Beberapa tangkapan layar yang beredar menunjukkan adanya komentar tidak pantas yang mengarah pada unsur diskriminatif.
Mutombo kemudian membagikan ulang salah satu komentar tersebut melalui fitur Instagram Story.
Dalam unggahannya, ia menuliskan pesan singkat yang menegaskan bahwa pertandingan sepak bola seharusnya tidak menjadi ruang untuk menyebarkan kebencian.
“Ini hanya sepak bola,” tulisnya, seraya memberi pesan agar sportivitas tetap dijaga.
Pada pertandingan yang berlangsung sengit tersebut, Ratchaburi tampil dominan sejak menit awal.
Persib Bandung yang datang dengan ambisi mencuri poin justru kesulitan mengimbangi tempo permainan tuan rumah.
Tiga gol tanpa balas menjadi modal berharga bagi klub asal Thailand itu untuk menatap leg kedua.
Namun, alih-alih hanya membicarakan taktik dan hasil pertandingan, perhatian publik justru tersedot pada isu di luar lapangan.
Dugaan komentar rasis yang diterima Mutombo memicu reaksi beragam dari netizen.
Banyak yang mengecam tindakan tersebut dan menyerukan pentingnya kampanye anti-diskriminasi di sepak bola Asia.
Menariknya, nama Gabriel Mutombo sempat dikabarkan masuk radar Persib Bandung pada awal musim 2025/2026.
Saat itu, isu kepindahannya cukup ramai diperbincangkan di kalangan suporter.
Namun pada akhirnya, pemain bertahan tersebut memilih melanjutkan kariernya bersama Ratchaburi dan memperpanjang masa baktinya di klub.
Situasi ini membuat insiden komentar rasis semakin disayangkan.
Sejumlah penggemar sepak bola Indonesia turut menyampaikan dukungan kepada sang pemain dan menegaskan bahwa tindakan diskriminatif tidak mencerminkan semangat sportivitas.
Fenomena serangan rasis di media sosial bukan kali pertama terjadi dalam dunia sepak bola.

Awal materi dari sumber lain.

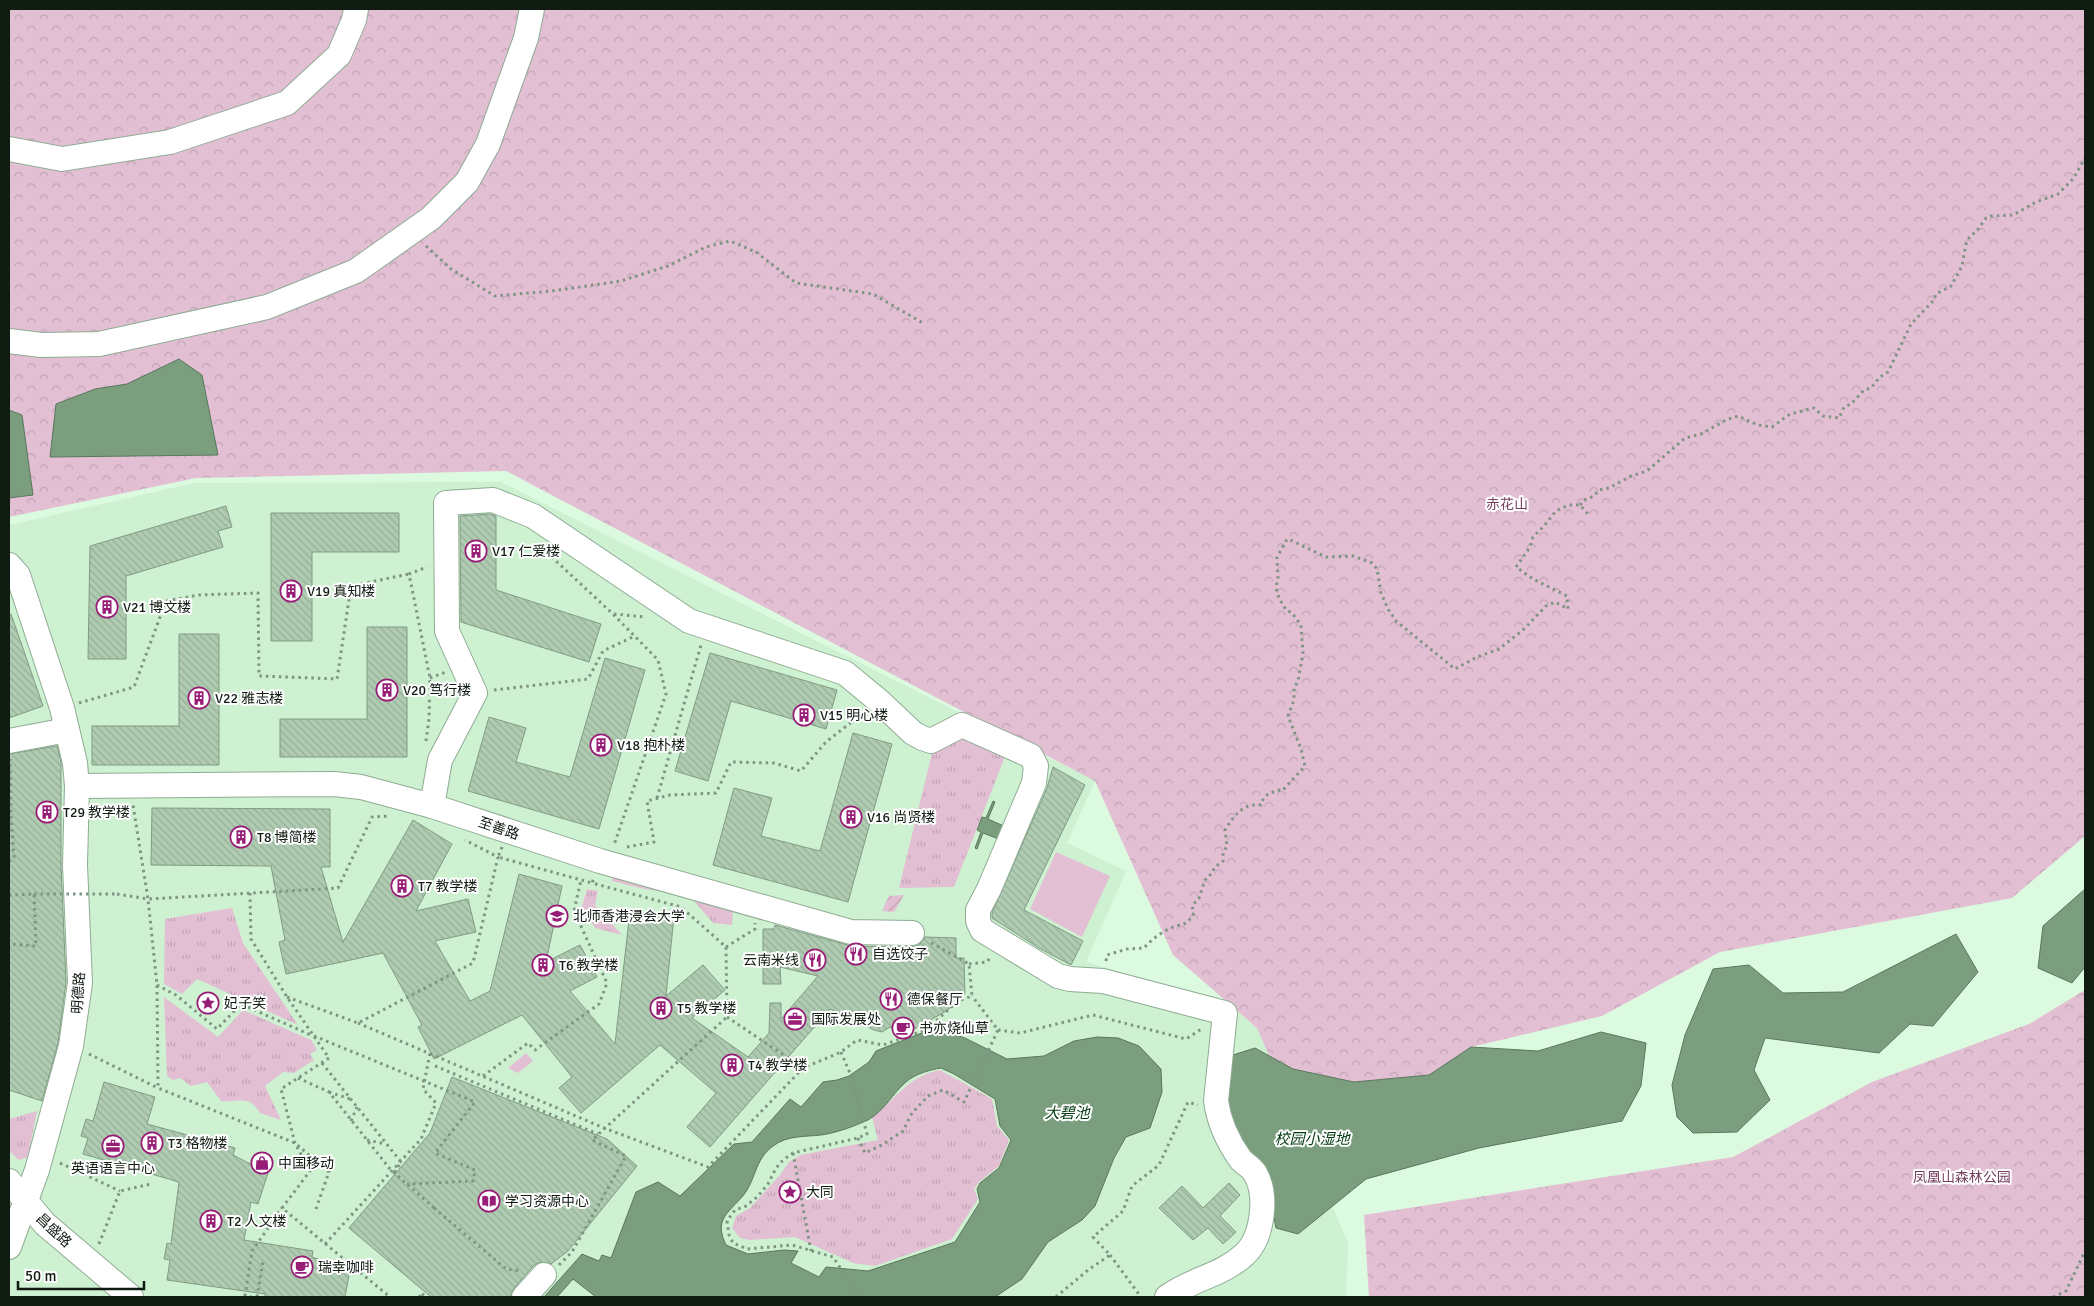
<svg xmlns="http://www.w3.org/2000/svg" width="2094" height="1306" font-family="Signika,'Noto Sans SC',sans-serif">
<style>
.built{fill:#cdf1d1}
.grass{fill:url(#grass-tufts)}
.forest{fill:url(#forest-crowns)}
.garden{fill:url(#garden-furrows)}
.pitch{fill:#e3bfd4}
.water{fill:#7b9e7f;stroke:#5b775e;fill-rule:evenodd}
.building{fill:url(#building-back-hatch);stroke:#809c84}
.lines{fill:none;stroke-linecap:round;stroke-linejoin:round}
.minor-casing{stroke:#8fac93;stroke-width:26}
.path{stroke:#7f9482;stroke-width:3;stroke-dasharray:2.5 4;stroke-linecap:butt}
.minor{stroke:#fff;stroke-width:24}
.path-bridge{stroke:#7f9482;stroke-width:3;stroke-dasharray:2.5 4;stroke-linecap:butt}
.labels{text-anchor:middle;stroke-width:4;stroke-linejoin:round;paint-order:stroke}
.park-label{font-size:14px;fill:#763f62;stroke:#fefefe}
.poi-label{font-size:14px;fill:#101b12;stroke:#fefefe;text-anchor:start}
.street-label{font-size:14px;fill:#101b12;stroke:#fefefe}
.water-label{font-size:15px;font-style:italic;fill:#003a11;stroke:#fefefe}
</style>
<defs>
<pattern id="grass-tufts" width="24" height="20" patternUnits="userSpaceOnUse" patternTransform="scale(1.25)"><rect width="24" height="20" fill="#e3bfd4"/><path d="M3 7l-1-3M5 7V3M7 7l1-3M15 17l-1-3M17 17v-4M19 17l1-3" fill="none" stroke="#c2a4b5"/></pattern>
<pattern id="forest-crowns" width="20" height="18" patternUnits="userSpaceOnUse" patternTransform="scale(1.25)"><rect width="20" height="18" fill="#e3bfd4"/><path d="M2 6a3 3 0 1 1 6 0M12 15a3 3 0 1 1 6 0" fill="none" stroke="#c2a4b5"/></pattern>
<pattern id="garden-furrows" width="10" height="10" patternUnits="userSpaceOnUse" patternTransform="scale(1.25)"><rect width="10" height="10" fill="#e3bfd4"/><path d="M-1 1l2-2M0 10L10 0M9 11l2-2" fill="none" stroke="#c2a4b5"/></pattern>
<pattern id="building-back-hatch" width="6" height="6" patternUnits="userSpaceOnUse" patternTransform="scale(1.25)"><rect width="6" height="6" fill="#afccb2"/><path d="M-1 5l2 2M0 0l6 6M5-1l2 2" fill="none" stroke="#96af98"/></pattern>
</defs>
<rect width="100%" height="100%" fill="#dcfadf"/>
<path class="built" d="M501,482l594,299 -28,62 59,28 -40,91 141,40 30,26 91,215 -2,54h-1337v-772l186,-42z"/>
<g class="grass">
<path d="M952,734l54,20 -52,133 -55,1 35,-143z"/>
<path d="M614,868l69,21 50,21 -1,15 -19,-2 -25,-29 -44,-5 -32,-8z"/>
<path d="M587,889l11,2 -3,14 27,30 -27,-7 -13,-22z"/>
<path d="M232,908l11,35 55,82 -101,-46 -15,15 -18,-10 1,-65z"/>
<path d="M164,997l54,40 25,-27 68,30 6,10 -7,4 4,6 -20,13 -11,-1 -18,14 16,34 -21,-7c-11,-19 -21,-10 -39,-12l-14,-19 -16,4 -11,-8 -7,2 -6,-4z"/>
<path d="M526,1053l7,8 -15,12 -10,-5z"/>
<path d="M940,1070l52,29 5,27 12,14 -10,26 -20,16 -5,7 4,10 -26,40 -77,27 -22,-3 -58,-26 -46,3 -9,-2 -8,-10 4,-12 14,-8 30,-33 9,-13 11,-7 78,-15 -6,-23c23,-18 38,-42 68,-47z"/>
<path d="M37,1111l-9,46 -9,3 -10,-9v-32z"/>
</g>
<g class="forest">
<path d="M9,9h2076v827l-73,62 -292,54 -118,64 -131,31 -42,28 -75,7 -61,-13 -24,-13 -12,-28 -84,-73 -78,-174 -589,-310 -310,7 -187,39z"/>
<path d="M2085,990v307h-716l-5,-82 369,-58 139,-75 157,-58z"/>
</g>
<path class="garden" d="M904,895l-10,17 -12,-1 7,-15z"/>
<path class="pitch" d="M1056,852l54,24 -28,61 -52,-28z"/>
<g class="water">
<path d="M179,359l23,16 16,80 -168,2 6,-53 39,-15 32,-5z"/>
<path d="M9,410l13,5 11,80 -24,3z"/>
<path d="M993,801l2,1 -7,17 18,8 -5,13 -18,-7 -6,16 -2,-1 6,-16 -4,-2 5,-13 4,1z"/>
<path d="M2085,889v78l-13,16 -34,-15 5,-42z"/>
<path d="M1956,934l22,38 -45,54 -23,-2 -31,29 -114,-15 -11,32 16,30 -33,32 -44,1 -16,-16 -5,-32 13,-50 28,-66 36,-4 34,28 60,-1z"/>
<path d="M937,1027l30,12 40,20 37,-3 30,-15 23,-4 21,1 21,8 22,23 1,23 -12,36 -24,9 -12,21 -19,48 -13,14 -34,22 -26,37 -27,18h-399l-23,-18 -16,18h-13l38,-43 17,7 3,-6 9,3 25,-66 22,-10 22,14 54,-52 18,-2 38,-43 11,8 22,-25 14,-2 12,-4 20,-14 7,-11zM941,1068l13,6 41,25 5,27 11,14 -12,28 -19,15 -3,6 3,13 -25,40 -87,29 -42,-4 -7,10 -28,-14 7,-12 -14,-1 -36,4 -22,-9c-12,-25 1,-31 16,-48 14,-16 12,-37 31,-51 15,-11 31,-9 48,-11 15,-2 34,-9 47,-15 16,-9 25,-27 38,-38 9,-8 23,-12 35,-14z"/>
<path d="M1601,1032l45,11 -5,43 -19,35 -143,27 -113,31 -68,55 -22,-6 -7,-35 -38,-63 -5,-47 7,-28 22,-7 38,21 61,13 75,-7 42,-28 67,4z"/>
</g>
<g class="building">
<path d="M226,506l6,21 -14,4 5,16 -97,29v83h-38l2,-113z"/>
<path d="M271,513h128v39h-87v89h-41z"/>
<path d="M491,514l5,2v74l105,34 -12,38 -128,-40 -1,-106z"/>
<path d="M11,614l32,92 -34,12v-103z"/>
<path d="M367,627h40v130h-127v-38h87z"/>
<path d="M179,634h40v131h-127v-39h87z"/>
<path d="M710,653l127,37 -11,39 -95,-28 -23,80 -33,-10z"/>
<path d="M605,658l40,12 -46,159 -131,-38 21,-74 37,11 -10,34 54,15z"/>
<path d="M853,733l39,11 -44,158 -135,-37 21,-77 38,10 -11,38 59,15z"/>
<path d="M57,746l4,16v104l5,116 -8,61 -16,58 -33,-11v-336z"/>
<path d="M1053,767l32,18 -61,125 59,31 -12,24 -32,-17 -47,-30v-5l55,-125z"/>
<path d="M152,808l178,1v58h-9l22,75 70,-122 39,24 -36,67 52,-12 8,33 -41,9 35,60 20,-10 29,-117 43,12 -16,76 34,-17 17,32 -27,14 45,53 15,-133 44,5 -8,80 37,-31 22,25 -33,28 56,39 21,-24 1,-30h11v16l37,-43 -38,-9 1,17h-18v-55h11l1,-4 76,21 61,1 7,-2 6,-8 31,1v20h8l1,36 -11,1 -3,12 -3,3 -39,22 -6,1 -8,-1 -5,-5 -8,5 -8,-2 -44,-21 -120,138 -23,-20 29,-34 -56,-48 -79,68 -22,-25 13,-11 -50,-62 -88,44 -16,-32 4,-2 -39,-72 -97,21 -7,-32 6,-2 -14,-74 -120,-1z"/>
<path d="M452,1077l155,62 30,27 -69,85 -17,13 -11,-2 -6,3 -20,23 -4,9h-79l-82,-69 81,-95z"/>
<path d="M104,1082l51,15 -8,27 88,24 -2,7 35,18 -10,31 -7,-2 -7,38 69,11 -1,6 38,13 -5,27h-80v-3l-98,-14 3,-20 -6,-1 3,-16 4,1 8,-62 -96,-28 5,-16 -7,-2 5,-17 7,2z"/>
<path d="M1229,1183l11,12 -20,21 16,16 -13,12 -15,-16 -15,12 -34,-32 23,-22 21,22z"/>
</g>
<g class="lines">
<g class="minor-casing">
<g id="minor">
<path d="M9,149l53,10 108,-17 117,-39 52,-48 15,-35 2,-11"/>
<path d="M9,341l32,4 58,-1 168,-37 89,-36 75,-53 36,-36 21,-38 38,-106 6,-29"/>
<path d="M9,565l9,10 44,133 13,55 2,23 -2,79 5,118 -9,63 -34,124 -28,77"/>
<path d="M9,741l58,-11"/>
<path d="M77,786l257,-2 27,3 71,19 168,55 251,71 61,1"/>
<path d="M432,806l8,-46 35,-67 -28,-62 -1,-128 47,-3 40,16 156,105 156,52 34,28 34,32 9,5 9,3 31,-16 69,31 5,10 -2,17 -45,106 -11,21v11l4,9 76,46 12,3 33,2 122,32 -9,88c3,22 12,41 25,59 4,4 11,8 14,13 13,22 8,65 -11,82 -23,21 -53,24 -77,42"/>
<path d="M9,1181l36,43 86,73"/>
<path d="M524,1297l20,-22"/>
</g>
</g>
<g class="path">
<path d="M426,246l25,23 44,27 57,-5 69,-10 47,-15 38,-19 24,-6 26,11 40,31 77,11 50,29"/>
<path d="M1580,505l4,-5 10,-4 5,-6 10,-2 22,-12 16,-5 38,-33 16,-4 25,-14 12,-4 20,9 14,2 18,-13 24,-6 9,8 16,2 5,-11 7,-3 13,-14 7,-2 9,-11 8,-5 23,-48 23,-24 2,-6 15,-8 11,-20 4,-22 4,-8 6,-4 10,-14 5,-2 22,-1 23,-13 22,-8 15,-15 12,-21"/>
<path d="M542,548l71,66 45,46 8,34 -52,151"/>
<path d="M614,614l31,3"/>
<path d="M430,678l16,-6"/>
<path d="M494,690l94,-11 15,-28 32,-15"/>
<path d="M79,703l55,-16 32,-86 33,-6 59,-2 1,83 78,3 14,-93 58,-12"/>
<path d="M426,741l3,-22 1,-41 -21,-104 18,-7"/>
<path d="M657,798l44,-153"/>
<path d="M502,847l-4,10 94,26"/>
<path d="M627,847l27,-5 -7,-41 23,-6 46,-2 15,-31 43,1 27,8 25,-29 37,-29"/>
<path d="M9,862l5,-5 -3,-42 -1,-56"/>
<path d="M250,893l1,46 36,58 42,61 -48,31 14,54 15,28 -28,37 108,89"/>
<path d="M117,894l31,5 -15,-94"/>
<path d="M9,895l25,-1 2,52 -27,-2"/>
<path d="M726,947l29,-18v-6"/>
<path d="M1106,961l1,-6 20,-6 17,-1c6,-7 16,-15 25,-19 12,-7 16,0 25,-16l-2,-7 7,-8 6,-18 8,-8 1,-4 9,-7v-8l4,-7 -2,-16c9,-14 17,-27 36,-25 3,-11 8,-11 17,-15l4,1 23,-25 -4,-17 -13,-33 6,-16v-12l4,-7 5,-28 -2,-28 -9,-12 -6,-3 -7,-12 -3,-10 2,-11 -1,-20 9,-16 2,-2 38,18 27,-1 19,7 5,6 4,24 7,16 8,12 59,48 22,-12 22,-8 24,-19 23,-24 9,-4 13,7 -1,-13 -34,-17 -17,-12 14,-20 3,-10 11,-11 12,-15 13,-6h11l8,9"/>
<path d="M969,964l18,-2 3,-4"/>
<path d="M157,985l19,10 41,34 24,-25 72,32"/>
<path d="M287,997l71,26 115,-60 25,-106 -33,-17"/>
<path d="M727,1017l76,51"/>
<path d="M358,1023l246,105 104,39 95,-99 38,-16 16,-12 26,5 43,-15 32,-29 14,-5 -3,-32 -41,-23"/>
<path d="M998,1030l22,3 73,-18 93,24 17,-11"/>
<path d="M841,1052l11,26 15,56 -9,4 -65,15 -10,7 -7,8 -8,16 -11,13 -11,9 -11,4 -8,11 2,14 4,8 14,6 45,-4 41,12 27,40"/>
<path d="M89,1054l69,34"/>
<path d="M435,1066l163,68"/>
<path d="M483,1076l45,-33 7,7 64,-46 8,-21 -33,-72 7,-31"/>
<path d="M329,1092l21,7"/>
<path d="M351,1121l6,-14"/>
<path d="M858,1138l7,15 17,-8 21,-14 9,-18 16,-17 15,-6 21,12 34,-72 -26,-34"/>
<path d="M367,1140l19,4"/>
<path d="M793,1153l18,98"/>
<path d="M60,1163l60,28"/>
<path d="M434,1208l72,61 15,2"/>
<path d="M316,1209l13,-37 -34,-29 -137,-55 -1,-103 -9,-86 190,-11 34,-71 17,-1"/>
<path d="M99,1244l21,-53 31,-7"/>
<path d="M325,1244l96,-105 15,-36 -13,-14 7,-36"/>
<path d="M1110,1255l31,42"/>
<path d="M559,1265l13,-13 54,-96 -34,-16 135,-123 -1,-70 -45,-40 -89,-24 2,-5"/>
<path d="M422,1294l4,3"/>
<path d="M245,1296l7,-45 30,-43"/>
<path d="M243,1297h14"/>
<path d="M257,1297l6,-36"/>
<path d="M1056,1297l32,-27 22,-15 -17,-18 30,-26 9,-25 27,-21 29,-63 10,3"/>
<path d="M2053,1297l13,-6 19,-40"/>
</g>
<use href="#minor" class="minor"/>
<g class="path-bridge">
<path d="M34,894h83"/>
<path d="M314,1036l161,66 -40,51 40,17 -2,11 -66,3"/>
<path d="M322,1063l79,99 -7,11"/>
<path d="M298,1078l31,14 61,77 44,39"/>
<path d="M419,1297l3,-3"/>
</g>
</g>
<defs>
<g id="building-ring" transform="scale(1.125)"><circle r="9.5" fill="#fefefe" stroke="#981d76" stroke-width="1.5"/><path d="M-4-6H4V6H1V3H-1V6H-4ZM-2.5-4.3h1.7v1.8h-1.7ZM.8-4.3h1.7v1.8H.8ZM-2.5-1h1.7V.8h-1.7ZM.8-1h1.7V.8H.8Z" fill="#981d76"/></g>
<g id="university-ring" transform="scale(1.125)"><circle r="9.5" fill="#fefefe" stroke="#981d76" stroke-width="1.5"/><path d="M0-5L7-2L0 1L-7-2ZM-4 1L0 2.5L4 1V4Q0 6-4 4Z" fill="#981d76"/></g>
<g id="restaurant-ring" transform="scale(1.125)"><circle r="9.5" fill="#fefefe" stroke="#981d76" stroke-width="1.5"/><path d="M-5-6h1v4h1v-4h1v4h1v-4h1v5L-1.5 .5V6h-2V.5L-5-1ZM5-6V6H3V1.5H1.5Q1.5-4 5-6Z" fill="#981d76"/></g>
<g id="sight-ring" transform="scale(1.125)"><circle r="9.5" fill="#fefefe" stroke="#981d76" stroke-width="1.5"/><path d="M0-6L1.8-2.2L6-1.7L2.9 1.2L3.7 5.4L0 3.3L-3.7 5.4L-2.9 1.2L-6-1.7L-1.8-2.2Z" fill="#981d76"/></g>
<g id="office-ring" transform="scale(1.125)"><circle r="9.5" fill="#fefefe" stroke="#981d76" stroke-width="1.5"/><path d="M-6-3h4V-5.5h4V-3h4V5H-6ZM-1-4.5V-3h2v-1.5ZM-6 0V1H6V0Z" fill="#981d76"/></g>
<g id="cafe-ring" transform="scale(1.125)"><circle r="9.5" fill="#fefefe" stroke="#981d76" stroke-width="1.5"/><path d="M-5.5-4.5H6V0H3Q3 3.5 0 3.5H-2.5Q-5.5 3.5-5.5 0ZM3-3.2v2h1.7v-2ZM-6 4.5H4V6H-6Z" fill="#981d76"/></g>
<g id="shop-ring" transform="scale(1.125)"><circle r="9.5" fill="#fefefe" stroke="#981d76" stroke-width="1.5"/><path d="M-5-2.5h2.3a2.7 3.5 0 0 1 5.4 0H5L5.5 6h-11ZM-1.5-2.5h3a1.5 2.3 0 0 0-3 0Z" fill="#981d76"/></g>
<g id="library-ring" transform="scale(1.125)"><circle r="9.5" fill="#fefefe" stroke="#981d76" stroke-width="1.5"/><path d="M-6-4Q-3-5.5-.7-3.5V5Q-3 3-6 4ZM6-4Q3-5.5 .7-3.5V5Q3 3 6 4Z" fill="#981d76"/></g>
</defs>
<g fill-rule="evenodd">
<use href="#building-ring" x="476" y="551"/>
<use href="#building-ring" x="291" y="591"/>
<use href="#building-ring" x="107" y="607"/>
<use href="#building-ring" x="387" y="690"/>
<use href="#building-ring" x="199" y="698"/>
<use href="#building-ring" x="804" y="715"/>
<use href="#building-ring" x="601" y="745"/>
<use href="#building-ring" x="47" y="812"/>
<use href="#building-ring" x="851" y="817"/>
<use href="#building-ring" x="241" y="837"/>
<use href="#building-ring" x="402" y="886"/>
<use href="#university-ring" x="557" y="916"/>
<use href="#restaurant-ring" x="856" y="954"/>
<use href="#restaurant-ring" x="815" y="960"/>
<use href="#building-ring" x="543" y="965"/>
<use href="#restaurant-ring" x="891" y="999"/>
<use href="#sight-ring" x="208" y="1003"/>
<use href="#building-ring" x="661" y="1008"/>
<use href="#office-ring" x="795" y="1019"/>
<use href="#cafe-ring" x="903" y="1028"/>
<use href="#building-ring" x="732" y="1065"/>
<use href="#building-ring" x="152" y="1143"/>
<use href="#office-ring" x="113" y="1146"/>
<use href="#shop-ring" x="262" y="1163"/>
<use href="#sight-ring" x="790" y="1192"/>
<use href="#library-ring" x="489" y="1201"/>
<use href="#building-ring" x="211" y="1221"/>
<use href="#cafe-ring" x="302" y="1267"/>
</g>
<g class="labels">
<g class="park-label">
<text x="1507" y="509">赤花山</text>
<text x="1962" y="1182">凤凰山森林公园</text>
</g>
<g class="poi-label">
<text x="492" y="556">V17 仁爱楼</text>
<text x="307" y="596">V19 真知楼</text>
<text x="123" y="612">V21 博文楼</text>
<text x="403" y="695">V20 笃行楼</text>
<text x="215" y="703">V22 雅志楼</text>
<text x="820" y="720">V15 明心楼</text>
<text x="617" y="750">V18 抱朴楼</text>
<text x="63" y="817">T29 教学楼</text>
<text x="867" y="822">V16 尚贤楼</text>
<text x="257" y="842">T8 博简楼</text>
<text x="418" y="891">T7 教学楼</text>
<text x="573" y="921">北师香港浸会大学</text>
<text x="872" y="959">自选饺子</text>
<text x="799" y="965" text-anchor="end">云南米线</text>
<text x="559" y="970">T6 教学楼</text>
<text x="907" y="1004">德保餐厅</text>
<text x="224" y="1008">妃子笑</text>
<text x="677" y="1013">T5 教学楼</text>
<text x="811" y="1024">国际发展处</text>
<text x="919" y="1033">书亦烧仙草</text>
<text x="748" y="1070">T4 教学楼</text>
<text x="168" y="1148">T3 格物楼</text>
<text x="278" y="1168">中国移动</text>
<text x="113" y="1173" text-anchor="middle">英语语言中心</text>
<text x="806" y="1197">大同</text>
<text x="505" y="1206">学习资源中心</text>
<text x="227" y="1226">T2 人文楼</text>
<text x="318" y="1272">瑞幸咖啡</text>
</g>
<g class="street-label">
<text transform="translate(499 828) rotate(19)" y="5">至善路</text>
<text transform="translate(78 993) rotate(-86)" y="5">明德路</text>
<text transform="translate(54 1230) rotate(43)" y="5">昌盛路</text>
</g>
<g class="water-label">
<text x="1067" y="1118">大碧池</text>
<text x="1312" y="1144">校园小湿地</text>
</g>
</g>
<rect width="2094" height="1306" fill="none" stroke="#101b12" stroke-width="20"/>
<path d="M18 1281v8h126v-8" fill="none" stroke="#101b12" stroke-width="2.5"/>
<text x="25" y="1281" font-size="15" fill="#101b12" stroke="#fefefe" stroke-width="4" paint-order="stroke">50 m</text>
</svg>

Dalam beberapa tahun terakhir, banyak pemain dari berbagai liga dunia mengalami perlakuan serupa setelah pertandingan penting, baik saat menang maupun kalah.
Media sosial yang seharusnya menjadi ruang interaksi positif kerap disalahgunakan oleh oknum tertentu.
Federasi sepak bola internasional maupun konfederasi regional terus menggencarkan kampanye anti-rasisme, namun praktik tersebut masih saja muncul.
Pengamat sepak bola menilai perlu adanya langkah tegas dari platform digital dan otoritas terkait untuk menindak akun-akun yang menyebarkan ujaran kebencian.
Edukasi kepada suporter juga dinilai penting agar rivalitas tetap berada dalam batas kewajaran.
Insiden yang menimpa Gabriel Mutombo menjadi pengingat bahwa sepak bola adalah olahraga pemersatu.
Rivalitas antarklub semestinya berhenti ketika peluit panjang dibunyikan.
Kemenangan dan kekalahan adalah bagian dari kompetisi, tetapi nilai sportivitas dan saling menghormati harus tetap dijaga.
Kampanye “Kick Out Racism” yang digaungkan di berbagai kompetisi internasional kembali relevan untuk ditegaskan, terutama di tengah maraknya interaksi digital.
Ratchaburi kini fokus menatap leg kedua dengan keunggulan agregat.
Sementara itu, publik berharap isu diskriminasi tidak lagi mencoreng wajah sepak bola Asia.